Unlock iPhone 4, iOS 4.3, 4.2.1 On 2.10.04, 3.10.01 Using Gevey SIM Interposer [Demo Video]!

by Jawwad in iPhone, Mobile, News | 0 comments


iPhone 4 Unlock | Unlock iPhone 4, iOS 4.3, 4.2.1 On 2.10.04, 3.10.01 Using Gevey SIM Interposer [Demo Video]!

Well, folks despite the promising clues here & there we are still waiting for an unlock of the iPhone 4 on the baseband 2.10.04 and 3.10.01 for iOS 4.3. It seems that Gevey team has come up with a clever way to unlock the iPhone 4 if you have one of these baseband on iOS 4.3. Basically, it works by forcing the activation of the baseband using the emergency dialer,in iOS 4.3.

@MuscleNerd from iPhone Dev. fame has this to say about this so far:

image34 | Unlock iPhone 4, iOS 4.3, 4.2.1 On 2.10.04, 3.10.01 Using Gevey SIM Interposer [Demo Video]!

There are of course questions about the legality of such an unlocking mechanism.

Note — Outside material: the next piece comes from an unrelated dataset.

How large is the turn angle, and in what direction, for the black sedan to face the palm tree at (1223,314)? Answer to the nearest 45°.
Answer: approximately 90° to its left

Singularity has a nice details on the working mechanism of this method:

How did It Work?
SIM card holds many different types of information, but the part most involved with carrier lock is the IMSI number, which is a unique code that corresponds to your account in the mobile carrier’s database. 
A sample IMSI might look like this
310 150 987654321
The first two segments are known as Mobile Country Code (MCC) and Mobile Network Code (MNC) respectively, and in the example above the IMSI indicate the SIM is from USA (310) AT&T (150).
When the iPhone baseband is loaded into memory, it checks the MCC and MNC against its own network lock state stored in the seczone. If the combination is allowed, the cell radio is activated and vice versa.
The earliest iPhone baseband revisions only check IMSI twice following a restart, therefore it is very easy to send spoof information in order to bypass the check. Nevertheless, the baseband was soon updated to validate SIM more aggressively and the method soon became obsolete.

The Long Con
To guard against eavesdropping that plagued pre-GSM cellular networks, the initial connection to a network does not only involve IMSI, but a 4-byte TMSI to identify each handset before IMSI is sent processed.
The base station then send a 16-byte nonce to the handset, where is signed with a 128bit DES key (Ki, stored encrypted on the SIM) and sent back. The network checked the string against their database and allow that number to connect to the network.
You see, the IMSI is not essential; as long as your key is valid, you will be able to get service. This is exactly what the various SIM hacks where a fake IMSI is sent along with the correct key. The IMSI is redirected to another network and lost, and the signed nonce usually allows you to register (without cross-checking IMSI)
With this technique, "Data Roaming" needs to be enabled to allow data connection because the baseband is acting on the assumption that the phone is roaming however the network do correctly recognise the phone as a home user.

What does it mean to unlockers?

  1. It works if A.your network handles 112 calls properly according to the GSM standard; B.they are tolerant to TSMI spoofing and does not actively validate your SIM again for incoming calls.
  2. Unlike its ancestors, the i4 SIM interposer is not a drop-in-and-forget device. The exact precedure must be performed should the device restart, lose reception for an extended period of time or move to another PLMN. In all situations the TMSI expires and has to be obtained again. Theoretically it is possible for a daemon to automate the process similar to ZeroG, but that only makes thing more convoluted.
  3. It is, without question, unethical or downright illegal to use the technique anywhere 112 is a legitmate emergency number. Not a huge issue in China where the number is only used for informative purpose; the providers has no immediate incentive to fix the loophole. 
  4. All firmware/baseband combinations for the i4 up to iOS4.3 are vulnerable, however the exploit may be patched in any future software updates or via the carrier. If apple can influence providers to block Cydia it is not impossible for them to press them to fix the exploit. The only way to permanently unlock your baseband is via NCK.
  5. SIM interposer should not harm your phone hardware, however your network could request IMEI and identify your device during the emergency call. Your identity cannot be faked and it is possible that they will ban your account. There is a reason why SIM cards remain legally the property of the service provider: you are not supposed to tamper with them without breaching contract.
  6. Notwithstanding all the problems, SIM interposer does not cause any battery drain since it is only active transiently, nor would it cause signal loss because it does not change cellular transmission other than the initial validation step.

 

 

Well this method to unlock iPhone 4 is not recommended at all particularly because of it’s legal status unless you are really impatient and can’t wait for a better software solution to the iPhone 4 unlock.